The day Roe was overturned, Gardiner said all 10 of her staff members were working pro bono on reproductive-rights causes.

Banding together

Draper said most volunteers have been women or women-identifying, but it’s been “heartening to see…men coming out of the woodwork” to help. Jaki Levy, founder and CEO of web development company Arrow Root Media, told us he’s been working with the New River Abortion Access Fund in Virginia to secure its website and protect it from DDoS attacks as part of the match program.

Levy said that orgs like the New River Abortion Access Fund are “gonna come under even more attack” now that Roe has been overturned, “so now it’s time to make sure to protect organizations to continue to provide access.”

He said he felt powerless after the Dobbs leak, but the LinkedIn post was a “catalyst that jump-started [him]” into taking action.

“We all want to help and do something, but rarely do we get an opportunity to do the thing that we’re actually good at [and] touch that we want to help,” Audrey Aiken, creative director at brand studio Thread, told us.

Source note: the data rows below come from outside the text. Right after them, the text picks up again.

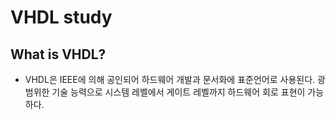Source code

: # VHDL study


## What is VHDL?
* VHDL은 IEEE에 의해 공인되어 하드웨어 개발과 문서화에 표준언어로 사용된다. 광범위한 기술 능력으로 시스템 레벨에서 게이트 레벨까지 하드웨어 회로 표현이 가능하다.

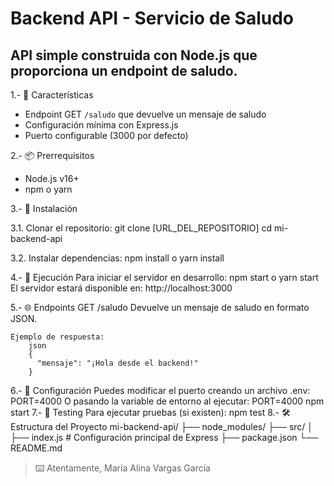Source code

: # Backend API - Servicio de Saludo

## API simple construida con Node.js que proporciona un endpoint de saludo.

1.- 🚀 Características

- Endpoint GET `/saludo` que devuelve un mensaje de saludo
- Configuración mínima con Express.js
- Puerto configurable (3000 por defecto)

2.- 📦 Prerrequisitos

- Node.js v16+
- npm o yarn

3.- 🔧 Instalación

3.1. Clonar el repositorio:
	git clone [URL_DEL_REPOSITORIO]
	cd mi-backend-api

3.2. Instalar dependencias:
	npm install
	o
	yarn install

4.- 🏃 Ejecución
Para iniciar el servidor en desarrollo:
	npm start
	o
	yarn start
El servidor estará disponible en:
	http://localhost:3000

5.- 🌐 Endpoints
	GET /saludo
	Devuelve un mensaje de saludo en formato JSON.

	Ejemplo de respuesta:
		json
		{
		  "mensaje": "¡Hola desde el backend!"
		}
6.- 🔧 Configuración
	Puedes modificar el puerto creando un archivo .env:
		PORT=4000
	O pasando la variable de entorno al ejecutar:
		PORT=4000 npm start
7.- 🧪 Testing
Para ejecutar pruebas (si existen):
	npm test
8.- 🛠️ Estructura del Proyecto
mi-backend-api/
├── node_modules/
├── src/
│   ├── index.js          # Configuración principal de Express
├── package.json
└── README.md

> ⌨️ Atentamente, María Alina Vargas García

Aiken took Draper’s post to her company’s leadership team, and Thread now has about five of its 26 employees working with the National Abortion Federation, writing copy and messaging for a support hotline for people seeking abortions.

Mona Lipson, director of social good at VidMob, told us she has reached out to reproductive-rights organizations directly, but said it can be difficult because many are “understandably…very busy and most organizations are severely understaffed.” She said it’s been helpful to have the match-program listserv where organizations can share their needs, like Mothers Against Greg Abbott (MAGA) did with a video project that VidMob is now helping with.

“There are platforms that match up nonprofits who need corporate money and corporations [that] have money, but this [is a] unique collaboration of media resources,” Lipson said.

Draper said it’s important for industry players to think about how they’re going to support reproductive rights long-term.

“Listen, the ad industry can feel pretty soulless, like what we do ultimately is we sell things. So it’s hard sometimes to look beyond that. But if we strip that away, we realize we are an industry of communicators…And so I think our skill sets across the industry are exactly what the cause needs right now,” she said. “It’s just about finding a way to support any way you can.”